Ubuntu: uma filosofia para o futuro
A filosofia Ubuntu, presente em diversas culturas africanas, valoriza a comunidade, a interdependência e a compaixão. Em um mundo cada vez mais individualista e competitivo, Ubuntu oferece uma alternativa valiosa, priorizando o bem-estar coletivo e a responsabilidade social.
Segundo Ramose (2001)[2], ubuntu é formado pelos termos ubu e ntu, representando o Ser em seu aspecto dinâmico e integral (ubu) e as manifestações particulares e modos de existência (ntu). Essa filosofia ressalta a interconexão entre os seres humanos e a natureza, enfatizando a importância da comunidade e das relações interpessoais.[3]
A ética do ubuntu, conforme explicada por Saraiva (2019)[4], enfoca as relações humanas dentro da comunidade, buscando uma compreensão abrangente da realidade e uma ética integrada baseada na humanidade e na comunidade. Desta forma, a filosofia ubuntu promove uma vivência comunitária antirracista e policêntrica, valorizando a interdependência entre os indivíduos e a solidariedade.
Malomalo (2014)[5] destaca a visão cosmológica do ubuntu, que concebe o mundo como uma teia de relações entre o divino, a comunidade e a natureza, refletindo os valores e a sabedoria tradicional africana. A filosofia ubuntu, portanto, emerge como um sistema de pensamento que ressalta a interconexão e a interdependência entre todos os elementos da vida, enfatizando a importância da solidariedade e da colaboração para a continuidade dinâmica da existência humana.
Inovações tecnológicas africanas
O continente africano, berço de tecnologias ancestrais, também é palco de inovações tecnológicas modernas. A robô Omeife, o carro elétrico que não precisa ser carregado, os carros autônomos e a van de entrega robótica são exemplos da criatividade e do potencial inovador do continente.
É extremamente importante ligarmos o continente africano ao desenvolvimento tecnológico. Como nos mostra o Adinkra Sankofa, olhamos para trás, aprendendo com o passado, com o objetivo de caminharmos para o futuro.
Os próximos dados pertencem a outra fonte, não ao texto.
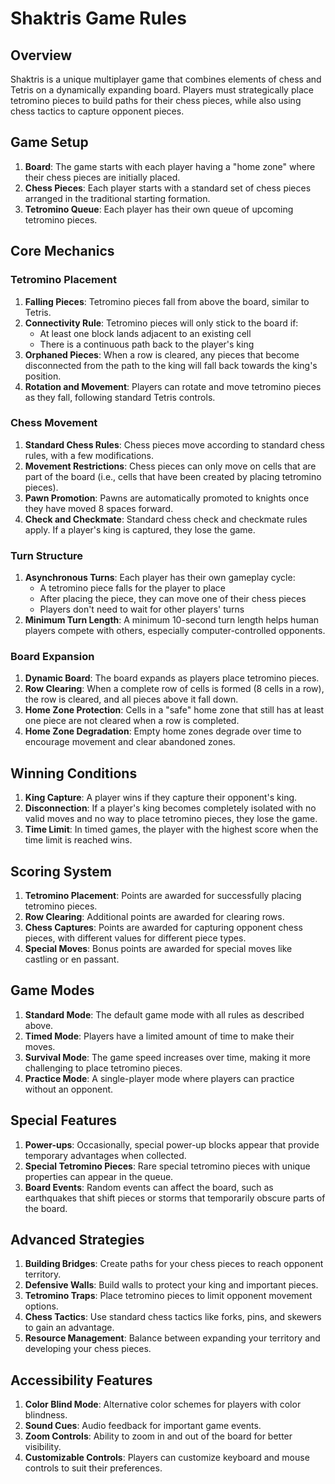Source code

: # Shaktris Game Rules

## Overview

Shaktris is a unique multiplayer game that combines elements of chess and Tetris on a dynamically expanding board. Players must strategically place tetromino pieces to build paths for their chess pieces, while also using chess tactics to capture opponent pieces.

## Game Setup

1. **Board**: The game starts with each player having a "home zone" where their chess pieces are initially placed.
2. **Chess Pieces**: Each player starts with a standard set of chess pieces arranged in the traditional starting formation.
3. **Tetromino Queue**: Each player has their own queue of upcoming tetromino pieces.

## Core Mechanics

### Tetromino Placement

1. **Falling Pieces**: Tetromino pieces fall from above the board, similar to Tetris.
2. **Connectivity Rule**: Tetromino pieces will only stick to the board if:
   - At least one block lands adjacent to an existing cell
   - There is a continuous path back to the player's king
3. **Orphaned Pieces**: When a row is cleared, any pieces that become disconnected from the path to the king will fall back towards the king's position.
4. **Rotation and Movement**: Players can rotate and move tetromino pieces as they fall, following standard Tetris controls.

### Chess Movement

1. **Standard Chess Rules**: Chess pieces move according to standard chess rules, with a few modifications.
2. **Movement Restrictions**: Chess pieces can only move on cells that are part of the board (i.e., cells that have been created by placing tetromino pieces).
3. **Pawn Promotion**: Pawns are automatically promoted to knights once they have moved 8 spaces forward.
4. **Check and Checkmate**: Standard chess check and checkmate rules apply. If a player's king is captured, they lose the game.

### Turn Structure

1. **Asynchronous Turns**: Each player has their own gameplay cycle:
   - A tetromino piece falls for the player to place
   - After placing the piece, they can move one of their chess pieces
   - Players don't need to wait for other players' turns
2. **Minimum Turn Length**: A minimum 10-second turn length helps human players compete with others, especially computer-controlled opponents.

### Board Expansion

1. **Dynamic Board**: The board expands as players place tetromino pieces.
2. **Row Clearing**: When a complete row of cells is formed (8 cells in a row), the row is cleared, and all pieces above it fall down.
3. **Home Zone Protection**: Cells in a "safe" home zone that still has at least one piece are not cleared when a row is completed.
4. **Home Zone Degradation**: Empty home zones degrade over time to encourage movement and clear abandoned zones.

## Winning Conditions

1. **King Capture**: A player wins if they capture their opponent's king.
2. **Disconnection**: If a player's king becomes completely isolated with no valid moves and no way to place tetromino pieces, they lose the game.
3. **Time Limit**: In timed games, the player with the highest score when the time limit is reached wins.

## Scoring System

1. **Tetromino Placement**: Points are awarded for successfully placing tetromino pieces.
2. **Row Clearing**: Additional points are awarded for clearing rows.
3. **Chess Captures**: Points are awarded for capturing opponent chess pieces, with different values for different piece types.
4. **Special Moves**: Bonus points are awarded for special moves like castling or en passant.

## Game Modes

1. **Standard Mode**: The default game mode with all rules as described above.
2. **Timed Mode**: Players have a limited amount of time to make their moves.
3. **Survival Mode**: The game speed increases over time, making it more challenging to place tetromino pieces.
4. **Practice Mode**: A single-player mode where players can practice without an opponent.

## Special Features

1. **Power-ups**: Occasionally, special power-up blocks appear that provide temporary advantages when collected.
2. **Special Tetromino Pieces**: Rare special tetromino pieces with unique properties can appear in the queue.
3. **Board Events**: Random events can affect the board, such as earthquakes that shift pieces or storms that temporarily obscure parts of the board.

## Advanced Strategies

1. **Building Bridges**: Create paths for your chess pieces to reach opponent territory.
2. **Defensive Walls**: Build walls to protect your king and important pieces.
3. **Tetromino Traps**: Place tetromino pieces to limit opponent movement options.
4. **Chess Tactics**: Use standard chess tactics like forks, pins, and skewers to gain an advantage.
5. **Resource Management**: Balance between expanding your territory and developing your chess pieces.

## Accessibility Features

1. **Color Blind Mode**: Alternative color schemes for players with color blindness.
2. **Sound Cues**: Audio feedback for important game events.
3. **Zoom Controls**: Ability to zoom in and out of the board for better visibility.
4. **Customizable Controls**: Players can customize keyboard and mouse controls to suit their preferences.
Mostrar o continente africano como possibilidade de futuro contrasta diretamente com a narrativa historiográfica e eurocêntrica de mundo que limita o continente a imagens de guerra, fome e atraso.
O continente africano tem onze nações entre as economias que mais crescem em 2024 de acordo com o Grupo de Desenvolvimento Bancário Africano (African Development Bank Group). O continente encabeça uma expectativa de crescimento econômico maior do que a taxa global de 2,9%, tendo uma expectativa de crescer 3,8% em 2024. África é sinônimo de passado ancestral, presente sustentável e futuro próspero.